[Images with localized body landmarks]
--- START ---

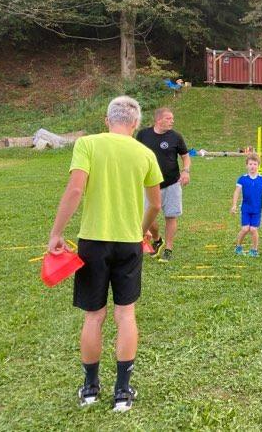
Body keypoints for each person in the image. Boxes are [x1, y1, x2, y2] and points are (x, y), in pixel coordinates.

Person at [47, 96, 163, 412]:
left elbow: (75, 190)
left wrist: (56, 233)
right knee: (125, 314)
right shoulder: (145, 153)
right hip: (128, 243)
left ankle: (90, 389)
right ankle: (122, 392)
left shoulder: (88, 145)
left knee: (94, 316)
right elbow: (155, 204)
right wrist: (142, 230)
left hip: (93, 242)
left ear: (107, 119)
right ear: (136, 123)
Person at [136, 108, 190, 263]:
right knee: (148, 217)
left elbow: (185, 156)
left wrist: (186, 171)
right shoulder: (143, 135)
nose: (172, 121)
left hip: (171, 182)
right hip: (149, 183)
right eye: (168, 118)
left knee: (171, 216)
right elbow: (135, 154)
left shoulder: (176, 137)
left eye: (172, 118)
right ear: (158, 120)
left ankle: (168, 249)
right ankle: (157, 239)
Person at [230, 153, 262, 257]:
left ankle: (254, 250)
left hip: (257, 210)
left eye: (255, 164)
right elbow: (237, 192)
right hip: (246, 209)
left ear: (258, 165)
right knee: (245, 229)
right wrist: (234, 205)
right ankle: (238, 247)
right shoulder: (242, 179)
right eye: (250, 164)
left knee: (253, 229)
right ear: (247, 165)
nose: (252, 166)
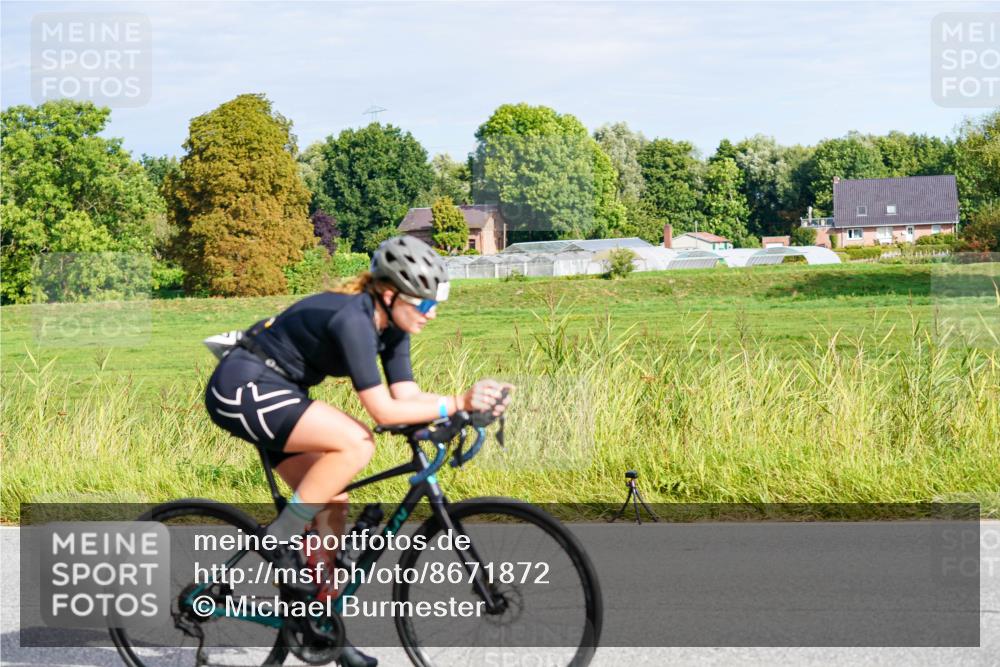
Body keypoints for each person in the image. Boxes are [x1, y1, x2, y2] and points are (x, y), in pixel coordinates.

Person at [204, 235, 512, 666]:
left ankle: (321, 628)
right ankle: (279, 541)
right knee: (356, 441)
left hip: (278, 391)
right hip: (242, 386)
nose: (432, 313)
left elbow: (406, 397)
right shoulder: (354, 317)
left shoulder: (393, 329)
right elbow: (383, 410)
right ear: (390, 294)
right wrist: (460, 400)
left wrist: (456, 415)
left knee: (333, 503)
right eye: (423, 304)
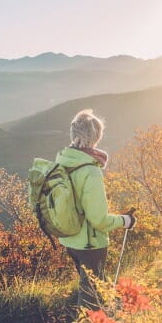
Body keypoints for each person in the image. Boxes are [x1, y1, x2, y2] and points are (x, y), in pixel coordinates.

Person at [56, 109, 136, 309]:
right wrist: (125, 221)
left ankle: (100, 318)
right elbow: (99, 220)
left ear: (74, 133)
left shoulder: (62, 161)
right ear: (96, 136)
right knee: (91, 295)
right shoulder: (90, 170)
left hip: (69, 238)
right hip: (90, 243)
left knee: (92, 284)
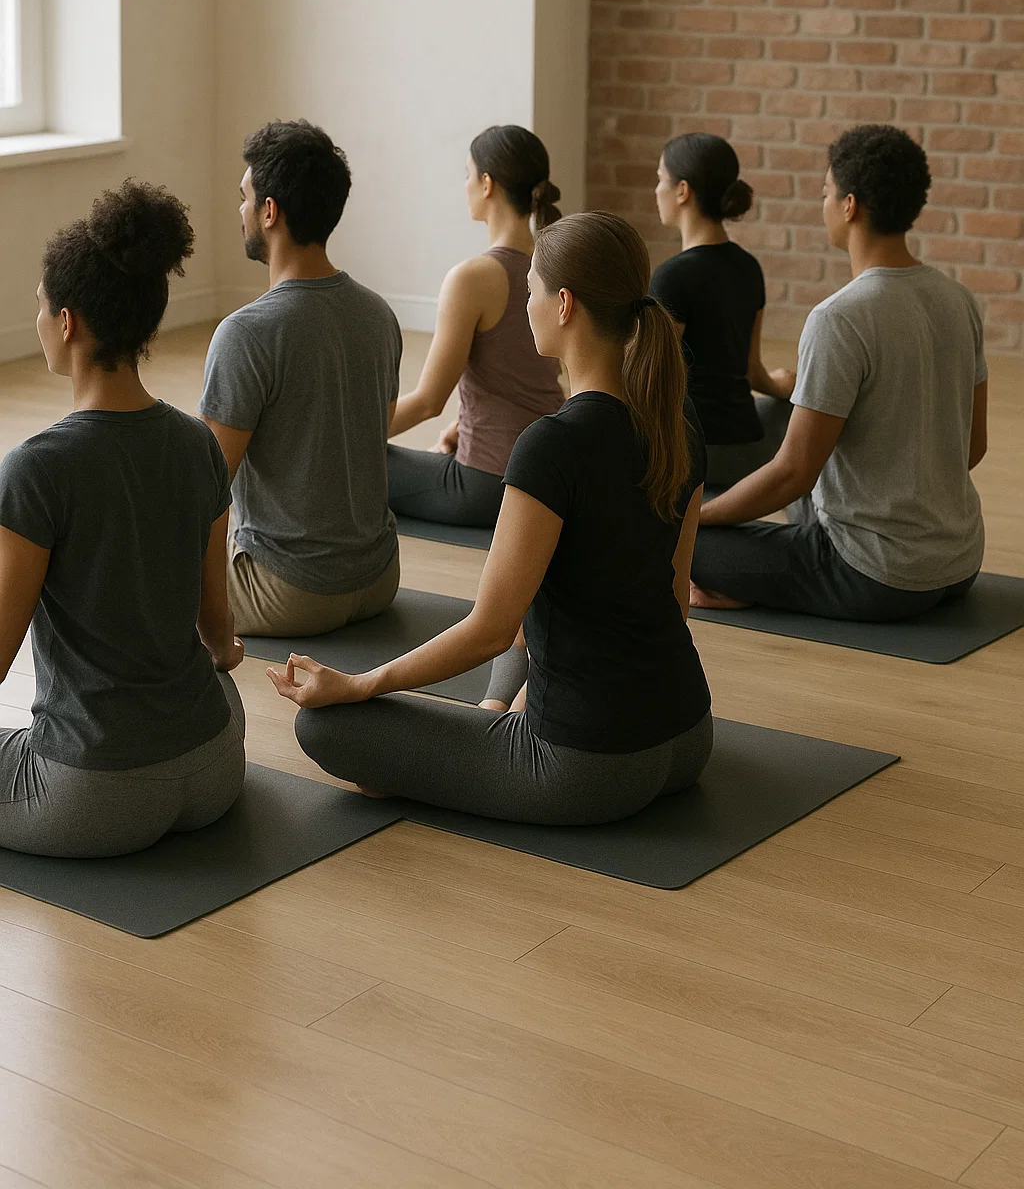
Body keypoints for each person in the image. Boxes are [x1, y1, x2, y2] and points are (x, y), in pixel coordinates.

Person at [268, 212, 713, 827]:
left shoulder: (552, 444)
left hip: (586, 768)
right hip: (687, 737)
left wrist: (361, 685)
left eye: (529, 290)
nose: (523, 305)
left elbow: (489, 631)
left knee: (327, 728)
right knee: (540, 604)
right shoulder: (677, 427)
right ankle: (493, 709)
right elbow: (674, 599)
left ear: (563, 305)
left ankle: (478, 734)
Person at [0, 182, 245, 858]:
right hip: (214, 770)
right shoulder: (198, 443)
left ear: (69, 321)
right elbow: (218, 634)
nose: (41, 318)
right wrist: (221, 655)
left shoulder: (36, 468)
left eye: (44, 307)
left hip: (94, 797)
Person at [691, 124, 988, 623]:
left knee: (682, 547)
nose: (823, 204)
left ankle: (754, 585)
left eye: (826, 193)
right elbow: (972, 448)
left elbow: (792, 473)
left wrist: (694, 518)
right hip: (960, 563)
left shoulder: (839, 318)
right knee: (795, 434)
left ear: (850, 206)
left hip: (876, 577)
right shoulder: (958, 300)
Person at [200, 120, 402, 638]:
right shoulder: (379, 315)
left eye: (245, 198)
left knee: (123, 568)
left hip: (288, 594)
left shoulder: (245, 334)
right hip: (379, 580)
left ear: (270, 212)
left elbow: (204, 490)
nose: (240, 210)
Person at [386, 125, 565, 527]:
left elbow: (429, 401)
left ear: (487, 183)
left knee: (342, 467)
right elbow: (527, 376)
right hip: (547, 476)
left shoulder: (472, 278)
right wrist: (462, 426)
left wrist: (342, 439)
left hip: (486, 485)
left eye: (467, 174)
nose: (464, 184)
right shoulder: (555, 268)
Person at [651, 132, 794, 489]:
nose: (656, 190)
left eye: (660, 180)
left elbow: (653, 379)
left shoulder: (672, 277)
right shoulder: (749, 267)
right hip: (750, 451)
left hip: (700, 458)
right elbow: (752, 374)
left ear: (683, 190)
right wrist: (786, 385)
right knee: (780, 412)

--- END ---

■ EXERCISE DETAILS: Transcribe the entries above word for word, but leave every picture out of your copy.

■ YOUR SOLUTION:
Body keypoints for each person in the image. Boxes are [x1, y1, x2, y2] and points are (x, y), in pixel coordinates.

Person at [47, 96, 163, 412]:
left elbow: (75, 190)
left wrist: (56, 233)
right knee: (125, 314)
right shoulder: (145, 153)
right hip: (128, 243)
left ankle: (90, 389)
right ankle: (122, 392)
left shoulder: (88, 145)
left knee: (94, 316)
right elbow: (155, 204)
right wrist: (142, 230)
left hip: (93, 242)
left ear: (107, 119)
right ear: (136, 123)
Person at [136, 108, 190, 263]:
right knee: (148, 217)
left elbow: (185, 156)
left wrist: (186, 171)
right shoulder: (143, 135)
nose: (172, 121)
left hip: (171, 182)
right hip: (149, 183)
right eye: (168, 118)
left knee: (171, 216)
right elbow: (135, 154)
left shoulder: (176, 137)
left eye: (172, 118)
right ear: (158, 120)
left ankle: (168, 249)
right ankle: (157, 239)
Person at [230, 153, 262, 257]:
left ankle: (254, 250)
left hip: (257, 210)
left eye: (255, 164)
right elbow: (237, 192)
right hip: (246, 209)
left ear: (258, 165)
right knee: (245, 229)
right wrist: (234, 205)
right ankle: (238, 247)
right shoulder: (242, 179)
right eye: (250, 164)
left knee: (253, 229)
right ear: (247, 165)
nose: (252, 166)
Body keypoints for each person in the image. Boxes are [x1, y1, x2, y2] and points are (x, y), in pixel coordinates.

Person at [204, 235, 512, 666]:
left ankle: (321, 628)
right ankle: (279, 541)
right knee: (356, 441)
left hip: (278, 391)
right hip: (242, 386)
nose: (432, 313)
left elbow: (406, 397)
right shoulder: (354, 317)
left shoulder: (393, 329)
right elbow: (383, 410)
right ear: (390, 294)
right wrist: (460, 400)
left wrist: (456, 415)
left knee: (333, 503)
right eye: (423, 304)
Body keypoints for each person in the image. Boxes are [x1, y1, x2, y2] and points are (x, y), in pixel coordinates.

Person at [56, 109, 136, 309]:
right wrist: (125, 221)
left ankle: (100, 318)
right elbow: (99, 220)
left ear: (74, 133)
left shoulder: (62, 161)
right ear: (96, 136)
right knee: (91, 295)
right shoulder: (90, 170)
left hip: (69, 238)
right hip: (90, 243)
left knee: (92, 284)
Body keypoints for each person in the image. Boxes are [x1, y1, x2, y2] and points are (x, y), in pixel coordinates.

Person at [268, 212, 713, 827]:
left shoulder: (552, 444)
left hip: (586, 768)
right hip: (687, 737)
left wrist: (361, 685)
left eye: (529, 290)
nose: (523, 305)
left elbow: (489, 631)
left knee: (327, 728)
right knee: (540, 604)
right shoulder: (677, 427)
right ankle: (493, 709)
right elbow: (674, 599)
left ear: (563, 305)
left ankle: (478, 734)
Person at [0, 182, 245, 858]:
right hip: (214, 770)
right shoulder: (198, 443)
left ear: (69, 321)
right elbow: (218, 634)
nose: (41, 318)
right wrist: (221, 655)
left shoulder: (36, 468)
left eye: (44, 307)
left hip: (94, 797)
Person at [691, 124, 988, 623]:
left knee: (682, 547)
nose: (823, 204)
left ankle: (754, 585)
left eye: (826, 193)
right elbow: (972, 448)
left elbow: (792, 473)
left wrist: (694, 518)
right hip: (960, 563)
left shoulder: (839, 318)
right knee: (795, 434)
left ear: (850, 206)
left hip: (876, 577)
right shoulder: (958, 300)
Person at [200, 120, 402, 638]:
right shoulder: (379, 315)
left eye: (245, 198)
left knee: (123, 568)
left hip: (288, 594)
left shoulder: (245, 334)
right hip: (379, 580)
left ear: (270, 212)
left elbow: (204, 490)
nose: (240, 210)
Person at [386, 125, 565, 527]:
left elbow: (429, 401)
left ear: (487, 183)
left knee: (342, 467)
right elbow: (527, 376)
right hip: (547, 476)
left shoulder: (472, 278)
right wrist: (462, 426)
left wrist: (342, 439)
left hip: (486, 485)
left eye: (467, 174)
nose: (464, 184)
right shoulder: (555, 268)
Person at [651, 132, 794, 489]:
nose: (656, 190)
left eye: (660, 180)
left elbow: (653, 379)
left shoulder: (672, 277)
right shoulder: (749, 267)
right hip: (750, 451)
left hip: (700, 458)
right elbow: (752, 374)
left ear: (683, 190)
right wrist: (786, 385)
right knee: (780, 412)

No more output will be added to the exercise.